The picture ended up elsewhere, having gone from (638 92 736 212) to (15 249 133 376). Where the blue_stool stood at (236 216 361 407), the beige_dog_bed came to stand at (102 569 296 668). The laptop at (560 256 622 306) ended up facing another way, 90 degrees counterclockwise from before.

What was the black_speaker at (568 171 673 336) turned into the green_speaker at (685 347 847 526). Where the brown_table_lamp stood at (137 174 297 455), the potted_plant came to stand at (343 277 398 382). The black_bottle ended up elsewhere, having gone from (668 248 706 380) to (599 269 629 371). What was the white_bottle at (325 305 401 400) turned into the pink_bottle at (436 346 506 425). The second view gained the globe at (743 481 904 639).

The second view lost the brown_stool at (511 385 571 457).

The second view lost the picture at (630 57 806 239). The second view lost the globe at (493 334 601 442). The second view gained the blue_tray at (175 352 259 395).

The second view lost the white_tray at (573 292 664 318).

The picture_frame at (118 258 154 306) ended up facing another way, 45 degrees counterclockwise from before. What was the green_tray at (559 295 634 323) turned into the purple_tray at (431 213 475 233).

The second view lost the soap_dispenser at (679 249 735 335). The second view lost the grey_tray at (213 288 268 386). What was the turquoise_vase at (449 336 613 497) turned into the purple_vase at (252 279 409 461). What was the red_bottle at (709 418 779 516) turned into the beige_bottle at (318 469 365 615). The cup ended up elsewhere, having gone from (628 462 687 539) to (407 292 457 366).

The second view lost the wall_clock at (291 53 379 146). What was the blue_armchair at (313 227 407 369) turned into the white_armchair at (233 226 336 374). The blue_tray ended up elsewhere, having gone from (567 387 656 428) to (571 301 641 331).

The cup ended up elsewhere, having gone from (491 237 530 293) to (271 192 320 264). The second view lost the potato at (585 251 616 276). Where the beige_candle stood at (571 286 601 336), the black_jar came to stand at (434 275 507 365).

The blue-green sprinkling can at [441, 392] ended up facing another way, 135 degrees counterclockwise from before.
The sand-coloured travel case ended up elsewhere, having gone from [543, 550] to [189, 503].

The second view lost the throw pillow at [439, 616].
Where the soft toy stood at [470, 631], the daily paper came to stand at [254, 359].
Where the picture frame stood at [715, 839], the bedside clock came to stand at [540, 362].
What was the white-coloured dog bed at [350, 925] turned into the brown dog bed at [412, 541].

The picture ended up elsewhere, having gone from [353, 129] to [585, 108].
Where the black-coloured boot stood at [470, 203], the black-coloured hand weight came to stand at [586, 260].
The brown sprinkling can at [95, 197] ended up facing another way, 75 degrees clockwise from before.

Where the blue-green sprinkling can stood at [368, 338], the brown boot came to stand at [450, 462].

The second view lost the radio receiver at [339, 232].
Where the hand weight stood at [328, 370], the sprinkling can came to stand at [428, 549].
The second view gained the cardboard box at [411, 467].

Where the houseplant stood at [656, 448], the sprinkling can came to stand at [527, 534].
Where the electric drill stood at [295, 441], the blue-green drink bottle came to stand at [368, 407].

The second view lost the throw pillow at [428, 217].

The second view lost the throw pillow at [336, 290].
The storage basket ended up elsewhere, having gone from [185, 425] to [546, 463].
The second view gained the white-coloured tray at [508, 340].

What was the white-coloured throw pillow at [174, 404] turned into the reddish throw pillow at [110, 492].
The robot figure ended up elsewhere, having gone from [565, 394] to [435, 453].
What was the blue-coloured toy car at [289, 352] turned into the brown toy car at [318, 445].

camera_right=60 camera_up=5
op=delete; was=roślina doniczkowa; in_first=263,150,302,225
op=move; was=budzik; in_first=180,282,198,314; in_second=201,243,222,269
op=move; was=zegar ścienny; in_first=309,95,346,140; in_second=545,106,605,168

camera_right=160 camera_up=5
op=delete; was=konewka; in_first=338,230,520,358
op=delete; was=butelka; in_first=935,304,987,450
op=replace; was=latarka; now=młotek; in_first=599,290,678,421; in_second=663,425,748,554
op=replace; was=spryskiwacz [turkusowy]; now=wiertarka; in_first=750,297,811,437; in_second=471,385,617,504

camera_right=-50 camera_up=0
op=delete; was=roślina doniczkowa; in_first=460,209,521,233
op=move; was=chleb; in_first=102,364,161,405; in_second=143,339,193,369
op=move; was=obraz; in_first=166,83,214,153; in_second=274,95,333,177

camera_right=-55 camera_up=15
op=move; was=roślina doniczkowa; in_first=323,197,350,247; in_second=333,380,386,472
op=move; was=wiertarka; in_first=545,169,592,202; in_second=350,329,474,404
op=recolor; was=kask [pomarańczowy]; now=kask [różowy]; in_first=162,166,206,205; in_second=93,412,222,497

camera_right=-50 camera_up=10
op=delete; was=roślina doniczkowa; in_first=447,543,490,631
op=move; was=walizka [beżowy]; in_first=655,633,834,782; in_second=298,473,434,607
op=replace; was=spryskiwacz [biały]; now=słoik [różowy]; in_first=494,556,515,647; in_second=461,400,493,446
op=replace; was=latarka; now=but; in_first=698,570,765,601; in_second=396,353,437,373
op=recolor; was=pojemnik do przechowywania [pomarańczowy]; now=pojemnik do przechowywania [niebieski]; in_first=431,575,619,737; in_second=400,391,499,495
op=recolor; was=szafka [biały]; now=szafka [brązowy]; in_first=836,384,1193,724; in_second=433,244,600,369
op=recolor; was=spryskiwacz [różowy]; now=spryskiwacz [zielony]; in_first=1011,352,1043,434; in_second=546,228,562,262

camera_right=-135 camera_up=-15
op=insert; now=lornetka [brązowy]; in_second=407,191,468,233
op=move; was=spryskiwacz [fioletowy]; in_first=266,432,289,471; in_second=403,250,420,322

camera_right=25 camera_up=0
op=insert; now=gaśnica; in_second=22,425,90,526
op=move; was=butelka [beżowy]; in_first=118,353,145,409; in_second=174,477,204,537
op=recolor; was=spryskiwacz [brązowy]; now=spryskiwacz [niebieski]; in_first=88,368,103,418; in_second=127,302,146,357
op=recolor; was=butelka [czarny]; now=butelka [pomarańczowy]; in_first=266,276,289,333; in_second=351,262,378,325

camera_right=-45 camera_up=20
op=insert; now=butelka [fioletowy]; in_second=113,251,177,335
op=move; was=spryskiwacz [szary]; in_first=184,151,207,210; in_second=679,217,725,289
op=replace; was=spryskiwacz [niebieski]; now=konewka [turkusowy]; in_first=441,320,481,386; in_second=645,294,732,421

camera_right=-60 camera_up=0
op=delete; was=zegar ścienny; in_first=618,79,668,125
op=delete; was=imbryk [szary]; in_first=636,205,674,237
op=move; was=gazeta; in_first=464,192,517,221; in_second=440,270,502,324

**********

Task to carry out -> Every record is to be written out verbatim.

Exercise answer ->
The picture ended up elsewhere, having gone from (638 92 736 212) to (15 249 133 376). Where the blue_stool stood at (236 216 361 407), the beige_dog_bed came to stand at (102 569 296 668). The laptop at (560 256 622 306) ended up facing another way, 90 degrees counterclockwise from before.

What was the black_speaker at (568 171 673 336) turned into the green_speaker at (685 347 847 526). Where the brown_table_lamp stood at (137 174 297 455), the potted_plant came to stand at (343 277 398 382). The black_bottle ended up elsewhere, having gone from (668 248 706 380) to (599 269 629 371). What was the white_bottle at (325 305 401 400) turned into the pink_bottle at (436 346 506 425). The second view gained the globe at (743 481 904 639).

The second view lost the brown_stool at (511 385 571 457).

The second view lost the picture at (630 57 806 239). The second view lost the globe at (493 334 601 442). The second view gained the blue_tray at (175 352 259 395).

The second view lost the white_tray at (573 292 664 318).

The picture_frame at (118 258 154 306) ended up facing another way, 45 degrees counterclockwise from before. What was the green_tray at (559 295 634 323) turned into the purple_tray at (431 213 475 233).

The second view lost the soap_dispenser at (679 249 735 335). The second view lost the grey_tray at (213 288 268 386). What was the turquoise_vase at (449 336 613 497) turned into the purple_vase at (252 279 409 461). What was the red_bottle at (709 418 779 516) turned into the beige_bottle at (318 469 365 615). The cup ended up elsewhere, having gone from (628 462 687 539) to (407 292 457 366).

The second view lost the wall_clock at (291 53 379 146). What was the blue_armchair at (313 227 407 369) turned into the white_armchair at (233 226 336 374). The blue_tray ended up elsewhere, having gone from (567 387 656 428) to (571 301 641 331).

The cup ended up elsewhere, having gone from (491 237 530 293) to (271 192 320 264). The second view lost the potato at (585 251 616 276). Where the beige_candle stood at (571 286 601 336), the black_jar came to stand at (434 275 507 365).

The blue-green sprinkling can at [441, 392] ended up facing another way, 135 degrees counterclockwise from before.
The sand-coloured travel case ended up elsewhere, having gone from [543, 550] to [189, 503].

The second view lost the throw pillow at [439, 616].
Where the soft toy stood at [470, 631], the daily paper came to stand at [254, 359].
Where the picture frame stood at [715, 839], the bedside clock came to stand at [540, 362].
What was the white-coloured dog bed at [350, 925] turned into the brown dog bed at [412, 541].

The picture ended up elsewhere, having gone from [353, 129] to [585, 108].
Where the black-coloured boot stood at [470, 203], the black-coloured hand weight came to stand at [586, 260].
The brown sprinkling can at [95, 197] ended up facing another way, 75 degrees clockwise from before.

Where the blue-green sprinkling can stood at [368, 338], the brown boot came to stand at [450, 462].

The second view lost the radio receiver at [339, 232].
Where the hand weight stood at [328, 370], the sprinkling can came to stand at [428, 549].
The second view gained the cardboard box at [411, 467].

Where the houseplant stood at [656, 448], the sprinkling can came to stand at [527, 534].
Where the electric drill stood at [295, 441], the blue-green drink bottle came to stand at [368, 407].

The second view lost the throw pillow at [428, 217].

The second view lost the throw pillow at [336, 290].
The storage basket ended up elsewhere, having gone from [185, 425] to [546, 463].
The second view gained the white-coloured tray at [508, 340].

What was the white-coloured throw pillow at [174, 404] turned into the reddish throw pillow at [110, 492].
The robot figure ended up elsewhere, having gone from [565, 394] to [435, 453].
What was the blue-coloured toy car at [289, 352] turned into the brown toy car at [318, 445].

camera_right=60 camera_up=5
op=delete; was=roślina doniczkowa; in_first=263,150,302,225
op=move; was=budzik; in_first=180,282,198,314; in_second=201,243,222,269
op=move; was=zegar ścienny; in_first=309,95,346,140; in_second=545,106,605,168

camera_right=160 camera_up=5
op=delete; was=konewka; in_first=338,230,520,358
op=delete; was=butelka; in_first=935,304,987,450
op=replace; was=latarka; now=młotek; in_first=599,290,678,421; in_second=663,425,748,554
op=replace; was=spryskiwacz [turkusowy]; now=wiertarka; in_first=750,297,811,437; in_second=471,385,617,504

camera_right=-50 camera_up=0
op=delete; was=roślina doniczkowa; in_first=460,209,521,233
op=move; was=chleb; in_first=102,364,161,405; in_second=143,339,193,369
op=move; was=obraz; in_first=166,83,214,153; in_second=274,95,333,177

camera_right=-55 camera_up=15
op=move; was=roślina doniczkowa; in_first=323,197,350,247; in_second=333,380,386,472
op=move; was=wiertarka; in_first=545,169,592,202; in_second=350,329,474,404
op=recolor; was=kask [pomarańczowy]; now=kask [różowy]; in_first=162,166,206,205; in_second=93,412,222,497

camera_right=-50 camera_up=10
op=delete; was=roślina doniczkowa; in_first=447,543,490,631
op=move; was=walizka [beżowy]; in_first=655,633,834,782; in_second=298,473,434,607
op=replace; was=spryskiwacz [biały]; now=słoik [różowy]; in_first=494,556,515,647; in_second=461,400,493,446
op=replace; was=latarka; now=but; in_first=698,570,765,601; in_second=396,353,437,373
op=recolor; was=pojemnik do przechowywania [pomarańczowy]; now=pojemnik do przechowywania [niebieski]; in_first=431,575,619,737; in_second=400,391,499,495
op=recolor; was=szafka [biały]; now=szafka [brązowy]; in_first=836,384,1193,724; in_second=433,244,600,369
op=recolor; was=spryskiwacz [różowy]; now=spryskiwacz [zielony]; in_first=1011,352,1043,434; in_second=546,228,562,262

camera_right=-135 camera_up=-15
op=insert; now=lornetka [brązowy]; in_second=407,191,468,233
op=move; was=spryskiwacz [fioletowy]; in_first=266,432,289,471; in_second=403,250,420,322

camera_right=25 camera_up=0
op=insert; now=gaśnica; in_second=22,425,90,526
op=move; was=butelka [beżowy]; in_first=118,353,145,409; in_second=174,477,204,537
op=recolor; was=spryskiwacz [brązowy]; now=spryskiwacz [niebieski]; in_first=88,368,103,418; in_second=127,302,146,357
op=recolor; was=butelka [czarny]; now=butelka [pomarańczowy]; in_first=266,276,289,333; in_second=351,262,378,325

camera_right=-45 camera_up=20
op=insert; now=butelka [fioletowy]; in_second=113,251,177,335
op=move; was=spryskiwacz [szary]; in_first=184,151,207,210; in_second=679,217,725,289
op=replace; was=spryskiwacz [niebieski]; now=konewka [turkusowy]; in_first=441,320,481,386; in_second=645,294,732,421

camera_right=-60 camera_up=0
op=delete; was=zegar ścienny; in_first=618,79,668,125
op=delete; was=imbryk [szary]; in_first=636,205,674,237
op=move; was=gazeta; in_first=464,192,517,221; in_second=440,270,502,324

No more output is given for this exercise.